For the grand finale we have Žižek and his Hegelian legacy. Almond attempts to uncover a "darker version" (p. 182) of Žižek that hides underneath the critic of Eurocentrism:The obscene underside of the politically comprehensible 'Eurocentrism', Žižek pleads for is a complete lack of interest in any aspect of the Muslim world which, as Hegelian excess, does not fit into his own analyses. Žižek's non-book about Iraq, like Baudrillard's non-war in Gulf,
reminds us how representation is the most basic casualty of this 'other' Eurocentrism of Žižek's - the semantic denial of any ontological depth or even tangibility to the marginalized subject.(p. 183)
In the later section, Almond goes into greater detail on Hegel rather than Žižek, to emphasize the indebtedness, that is Žižek was not able to break away from Hegel, as Foucault could not from Nietzsche.

The New Orientalists is an impressive work that examines some major figures of postmodernism. Sadly it is far from a groundbreaking work, as the back of the book indicates. The originality of the work is in combining some of these names and looking at the lineage more carefully, however the conclusion is along the same line as all other works involving Orientalism.

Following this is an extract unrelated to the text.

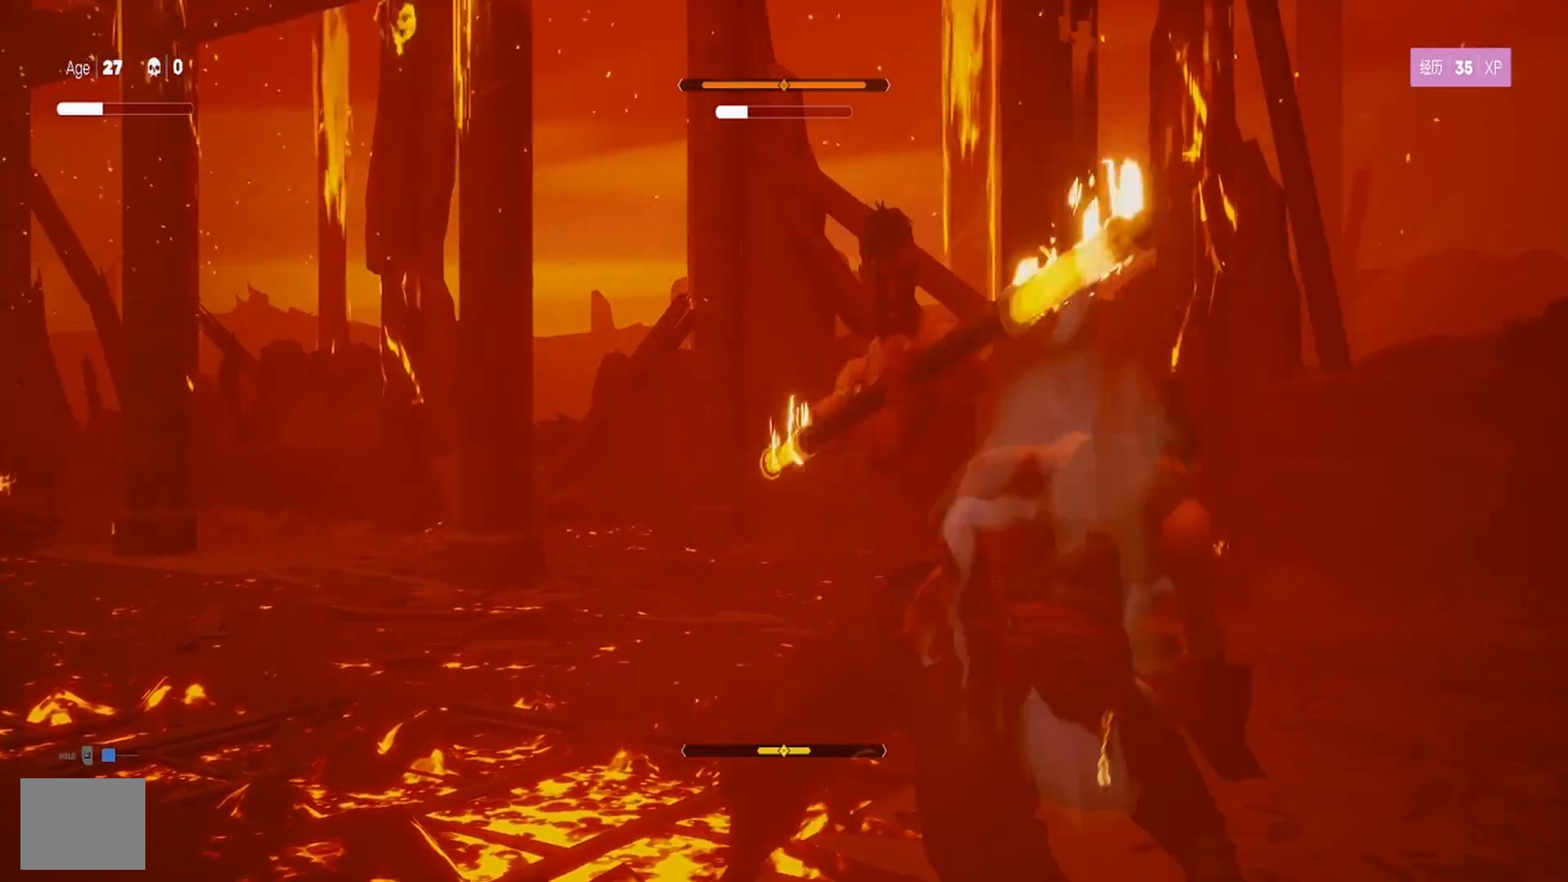
{"buttons": ["L1"], "left_stick": "down", "right_stick": "center", "events": [[17, "left_stick", "center"], [317, "left_stick", "down"]]}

Few of these chapters were separately published in article form and later edited for the book. Although, representation of Islam as a theme is obvious in all the chapters,there is a lack of structure, which Almond tries to overcome by adding an 'Introduction' and 'Concluding thoughts'. Moreover, this work is in the line of literary criticism than actual critique of the theorists in question. While the detail excerpts and examples are helpful to grasp the ideas, it is also easy to get lost in the labyrinth of texts and feel dis-oriented. More structured approach to the theoretical framework of these authors could have been much more helpful to understand how "Islam in postmodern texts tells us more about postmodernity than it does about Islam" (p. 196).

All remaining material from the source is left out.